Yeah I'm not 100% clear on the console waterfall thing, it shows stuff like 'this file was waiting to start downloading for some milliseconds..." then the time to download.
I use Apache, I haven't touched the KeepAlive I guess that is something to look into, a direct ping has a latency of around 300-400ms pretty high I realize... I rent through OVH and their closest data center relative to the Philippines is France... supposedly they have one coming somewhere in Asia like Singapore or something...
We do use Cloudflare but we currently use a free Cloudinary account to host our images and I cached them locally to get around that API/hr request limit. So while Clouflare helps with minizing possibly closer... the "processing" of stuff like querying with PHP/MySQL takes place on the server... I used this awful JOIN or COUNT statement that took like 300ms to execute it was bad... haha. Minor fixes.
I'm working on a "may eventually make me money" thing and I do pretty much 100% of the work as far as technical aspect goes (coding) and I'm set to have 30% of this "thing"... 13 hours of coding today, I feel like I achieved nothing. And it's like there is no return, I didn't get paid "someday you'll make money maybe" and I'm not sure I like the idea itself. I don't know I keep asking myself why am I doing this. It may happen.
edit: the thing I did today was un-jQuery the entire "codebase", oh my god so much broke.
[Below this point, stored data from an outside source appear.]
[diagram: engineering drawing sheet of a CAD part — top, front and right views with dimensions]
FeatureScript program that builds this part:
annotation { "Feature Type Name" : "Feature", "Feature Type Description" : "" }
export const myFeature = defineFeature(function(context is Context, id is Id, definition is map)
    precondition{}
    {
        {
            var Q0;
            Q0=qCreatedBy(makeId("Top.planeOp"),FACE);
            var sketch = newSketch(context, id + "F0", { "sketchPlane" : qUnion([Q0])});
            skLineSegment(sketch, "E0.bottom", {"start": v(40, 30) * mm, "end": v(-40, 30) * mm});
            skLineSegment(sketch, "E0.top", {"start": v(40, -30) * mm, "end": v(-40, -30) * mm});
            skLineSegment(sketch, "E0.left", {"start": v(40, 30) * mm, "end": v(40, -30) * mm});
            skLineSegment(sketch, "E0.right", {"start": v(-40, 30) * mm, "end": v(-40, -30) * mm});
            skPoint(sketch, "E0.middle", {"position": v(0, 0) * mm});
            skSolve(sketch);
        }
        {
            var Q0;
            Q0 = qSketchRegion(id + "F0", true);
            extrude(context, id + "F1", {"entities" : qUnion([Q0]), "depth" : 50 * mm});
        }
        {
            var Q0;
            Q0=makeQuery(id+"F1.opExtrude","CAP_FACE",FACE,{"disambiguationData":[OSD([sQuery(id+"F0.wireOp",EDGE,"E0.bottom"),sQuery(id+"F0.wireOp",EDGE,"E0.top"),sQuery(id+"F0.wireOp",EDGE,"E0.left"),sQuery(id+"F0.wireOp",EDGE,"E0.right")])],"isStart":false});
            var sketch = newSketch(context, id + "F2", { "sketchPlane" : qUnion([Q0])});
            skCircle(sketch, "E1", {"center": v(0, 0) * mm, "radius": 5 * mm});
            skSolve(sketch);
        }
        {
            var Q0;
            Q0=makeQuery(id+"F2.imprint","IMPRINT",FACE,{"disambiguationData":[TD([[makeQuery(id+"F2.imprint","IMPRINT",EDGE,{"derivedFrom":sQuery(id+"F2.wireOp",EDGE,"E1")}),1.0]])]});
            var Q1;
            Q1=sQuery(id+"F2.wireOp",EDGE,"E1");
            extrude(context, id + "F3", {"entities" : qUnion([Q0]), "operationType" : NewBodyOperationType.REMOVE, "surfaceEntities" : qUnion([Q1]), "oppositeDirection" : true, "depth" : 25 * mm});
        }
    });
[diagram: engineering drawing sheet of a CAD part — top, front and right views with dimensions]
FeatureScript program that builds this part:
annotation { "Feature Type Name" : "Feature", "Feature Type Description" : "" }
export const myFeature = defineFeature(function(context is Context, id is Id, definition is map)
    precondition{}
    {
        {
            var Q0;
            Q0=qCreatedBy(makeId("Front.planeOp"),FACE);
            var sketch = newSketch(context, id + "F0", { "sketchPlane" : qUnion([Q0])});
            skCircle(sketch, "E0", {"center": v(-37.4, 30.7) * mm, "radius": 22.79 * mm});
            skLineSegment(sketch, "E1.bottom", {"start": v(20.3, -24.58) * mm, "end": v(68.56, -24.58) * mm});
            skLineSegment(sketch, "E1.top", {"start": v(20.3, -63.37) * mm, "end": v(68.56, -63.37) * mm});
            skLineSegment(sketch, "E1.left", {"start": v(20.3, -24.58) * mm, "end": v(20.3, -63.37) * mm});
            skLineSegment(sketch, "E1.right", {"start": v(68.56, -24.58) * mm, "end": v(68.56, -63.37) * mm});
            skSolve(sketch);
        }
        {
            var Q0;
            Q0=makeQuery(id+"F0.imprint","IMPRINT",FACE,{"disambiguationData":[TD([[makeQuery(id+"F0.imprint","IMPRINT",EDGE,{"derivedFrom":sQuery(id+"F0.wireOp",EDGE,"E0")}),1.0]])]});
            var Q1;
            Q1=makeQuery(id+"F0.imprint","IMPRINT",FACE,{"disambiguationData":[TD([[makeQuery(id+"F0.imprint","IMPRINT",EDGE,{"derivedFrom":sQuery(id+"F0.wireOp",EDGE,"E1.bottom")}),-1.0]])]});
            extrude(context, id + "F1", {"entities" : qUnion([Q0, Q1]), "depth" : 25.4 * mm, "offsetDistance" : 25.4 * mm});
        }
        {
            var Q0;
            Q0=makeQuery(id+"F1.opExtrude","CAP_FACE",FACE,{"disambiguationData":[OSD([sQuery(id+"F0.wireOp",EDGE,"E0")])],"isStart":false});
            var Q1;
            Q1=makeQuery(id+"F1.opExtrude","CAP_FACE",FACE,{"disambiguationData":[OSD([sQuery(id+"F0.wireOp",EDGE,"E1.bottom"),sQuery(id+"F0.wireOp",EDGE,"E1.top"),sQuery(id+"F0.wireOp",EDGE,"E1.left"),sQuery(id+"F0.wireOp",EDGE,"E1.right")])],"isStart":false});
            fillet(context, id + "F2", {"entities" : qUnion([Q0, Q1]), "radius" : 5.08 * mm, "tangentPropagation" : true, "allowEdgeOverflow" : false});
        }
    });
Also to make the scripts load async, bumped the dom loading from 6 sec to 1.5-2. Developing a site to deploy in a place where network speed on average is around 500Kbps
Also it's funny when people don't know coding, I'm not an expert, I'm pretty sub-par but people are like "Why don't you just do this..." "Do that..." if Facebook can do it why can't you? hahaha, I don't know, pathetic
edit: nothing really against jQuery just that a 1KB file takes almost 1 second to download, requiring jQuery (even min) big file. It's so easy to work with though especially multiple-selectors like selecting by class. the cross browser support... man. something I depended on and take for granted... sorry rambling pointless comment on my part.